Three seasons later, the same man who brought the first Lombardi trophy to Philadelphia has, shockingly, been fired by Eagles owner Jeffrey Lurie. Throughout the last year, fans have witnessed many surprises on and off the field. The fan experience has been very depressing, with many events leading to this surprising downfall. After playing to keep his job safe, Pederson gets fired eight days following Black Monday.

Is Pederson being fired the right choice? From a coaching perspective, I believe so. Yet, the decision is also pretty bad because of how untimely it is. So much has gone wrong since the NFL Draft, making this job not appetizing at all. 

This choice is also highly ignorant by the organization. They are avoiding so many other problems with this team that deserve more attention than Pederson. Without a doubt, this team is in the most disarray of any NFL franchise. Not only do the Eagles have to deal with an extremely questionable GM, but there is also a very controversial QB situation. The internal dumpster fire makes the decision seem questionable. 

There are six other coaching vacancies in the NFL, and the Eagles are easily the worst situation to walk into from any other team. The Chargers have an extremely talented offense with plenty of room to grow in Hebert; the Jets and Jaguars have some of the most picks and future assets; the Falcons almost have the all pieces to make the playoffs; the Lions have a great young receiving core. The only team that could be arguably worse arethe Texans. However, if Watson can repair his relationship with management, the Eagles have the worst situation. There is not much young talent. 

That is the biggest issue with this team. There are not many players that have a bright future. Miles Sanders, Zach Ertz, and Jordan Mailaita are the only players that will produce. But other than those three, there is not much value. Jalen Reagor has had his bright spots, but he was not involved enough in the offense. A bigger problem, however, is Howie Roseman. He is the one behind this talent problem. Finding talent starts at the draft, but historically, Howie has not performed well. His list of busts includes, but is not limited to, Donnell Pumphrey, Danny Watkins, Marcus Smith, Sidney Jones; only 2 pro bowlers were drafted by Roseman since 2016. 

Howie Roseman’s many blunders do not end at the draft. He is also the reason why the Eagles are 78 million dollars in salary cap. 78 million. Even if Carson Wentz is traded, and Howie can get away with not paying any of his guaranteed salary, the 78 million is not halved. While at the moment, the long term signing of players like Alshon Jeffrey, Malik Jackson, Darius Slay, and Brandon Graham seemed worth it, each player has not produced at their level of pay. Blaming the players is not fair. He signed a bunch of veterans nearing the end of their peaks. Nearly every important contract is one of a player who is 30 years old or older. Howie did not plan for the team to dominate long term.

Roseman has to be seriously assessed. 

There is not any other team that has a GM who has gone through 3 different coaches. It is upsetting how Lurie has failed to see this. He deserves to be on the hot seat more than Pederson ever did. The issues simply do not end.  

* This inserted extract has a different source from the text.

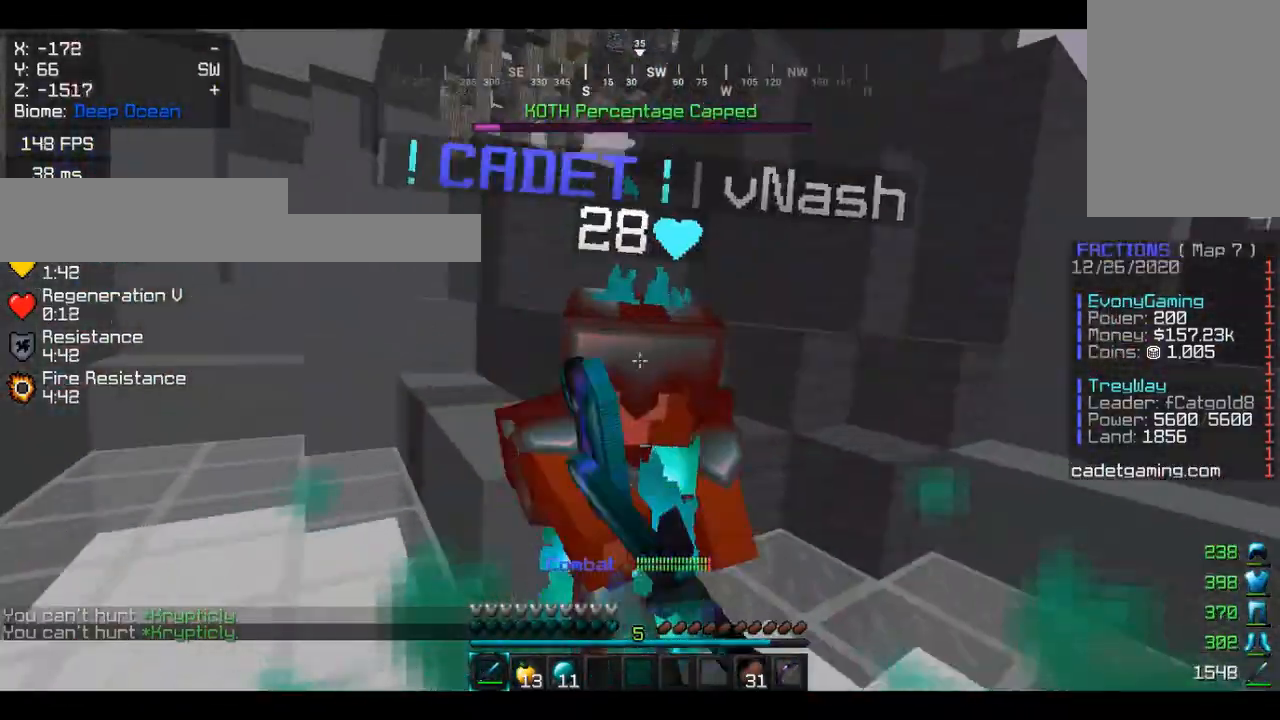
{"keys": [], "mouse": ["left"], "events": [[100, "mouse_left", "down"], [200, "mouse_left", "up"], [300, "mouse_left", "down"], [300, "w", "down"], [433, "w", "up"]]}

Another bullet-point on the list of never-ending problems involves two combined aspects: the draft and the new coach. Firing Pederson may increase the likelihood that Wentz stays. 

The problem with this is that many candidates looking for a head coaching position may want a new QB. Many potential coaches may prefer to trade Wentz and start Hurts, or even target someone like Justin Fields of OSU or Zach Wilson of BYU in the draft. 

Choosing Wentz shows commitment to a player who has a rocky relationship with the team. What coach wants to walk into that? If the player at their most important position not only is not committed but also had one of the worst regressions in NFL history. Moving on from him and starting fresh is what any coach coming in would want. Tanking for a WR is not something teams do in the NFL, yet it appears to be the case here. 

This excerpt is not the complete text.